DIRECTIONS FOR THIS TASK:
Give the number of lines below with "format" in them, leaving out anything else.

|---|

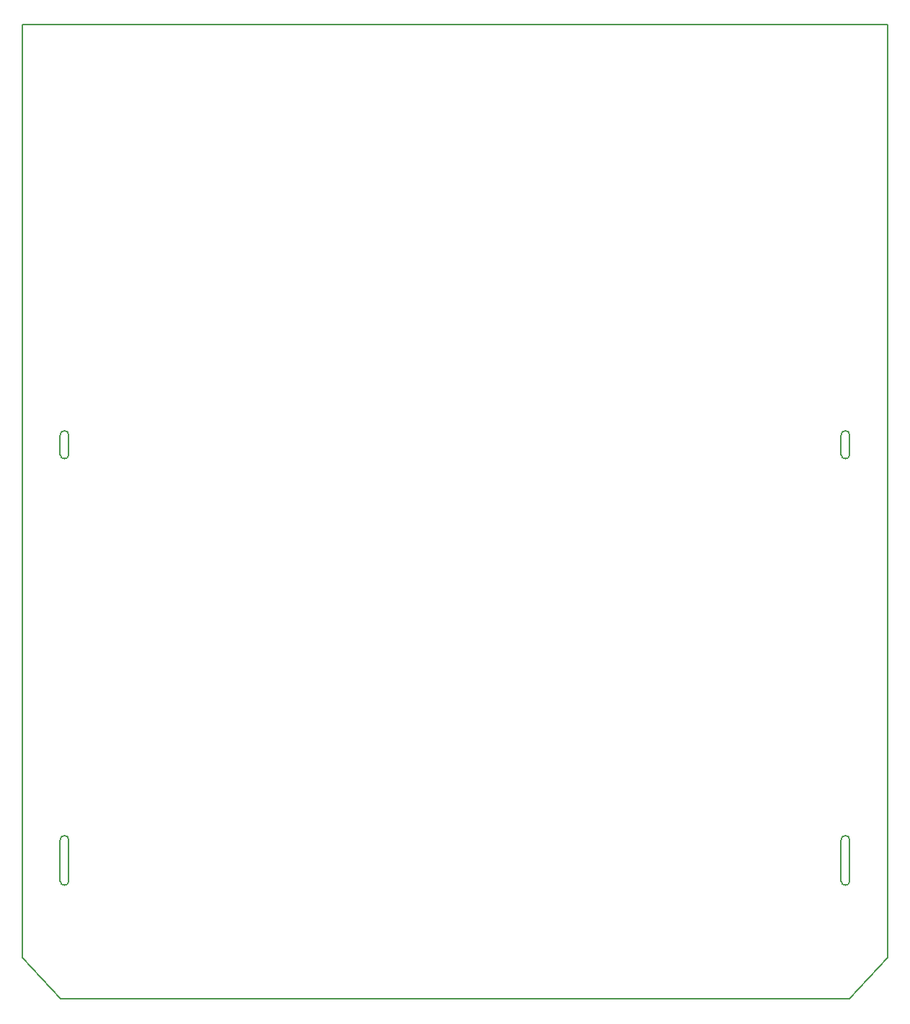
<source format=gbr>
G04 #@! TF.FileFunction,Profile,NP*
%FSLAX46Y46*%
G04 Gerber Fmt 4.6, Leading zero omitted, Abs format (unit mm)*
G04 Created by KiCad (PCBNEW 4.0.5-e0-6337~49~ubuntu16.04.1) date Sun Jan 22 10:16:39 2017*
%MOMM*%
%LPD*%
G01*
G04 APERTURE LIST*
%ADD10C,0.050000*%
%ADD11C,0.150000*%
G04 APERTURE END LIST*
D10*
D11*
X172339000Y-133731000D02*
X172339000Y-138557000D01*
X173355000Y-133731000D02*
X173355000Y-138557000D01*
X172339000Y-138557000D02*
G75*
G03X173355000Y-138557000I508000J0D01*
G01*
X173355000Y-133731000D02*
G75*
G03X172339000Y-133731000I-508000J0D01*
G01*
X80645000Y-138557000D02*
G75*
G03X81661000Y-138557000I508000J0D01*
G01*
X81661000Y-133731000D02*
G75*
G03X80645000Y-133731000I-508000J0D01*
G01*
X81661000Y-133731000D02*
X81661000Y-138557000D01*
X80645000Y-133731000D02*
X80645000Y-138557000D01*
X172339000Y-86233000D02*
X172339000Y-88519000D01*
X172339000Y-88519000D02*
G75*
G03X173355000Y-88519000I508000J0D01*
G01*
X173355000Y-86233000D02*
G75*
G03X172339000Y-86233000I-508000J0D01*
G01*
X173355000Y-86233000D02*
X173355000Y-88519000D01*
X80645000Y-88519000D02*
G75*
G03X81661000Y-88519000I508000J0D01*
G01*
X81661000Y-86233000D02*
G75*
G03X80645000Y-86233000I-508000J0D01*
G01*
X81661000Y-86233000D02*
X81661000Y-88519000D01*
X80645000Y-86233000D02*
X80645000Y-88519000D01*
X76200000Y-147574000D02*
X76200000Y-38100000D01*
X80683100Y-152400000D02*
X76200000Y-147574000D01*
X173338490Y-152400000D02*
X80676750Y-152400000D01*
X177800000Y-147574000D02*
X173338490Y-152400000D01*
X177800000Y-38100000D02*
X177800000Y-147574000D01*
X76200000Y-38100000D02*
X177800000Y-38100000D01*
M02*

</source>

|---|

RESULT FOR THIS EXERCISE:
2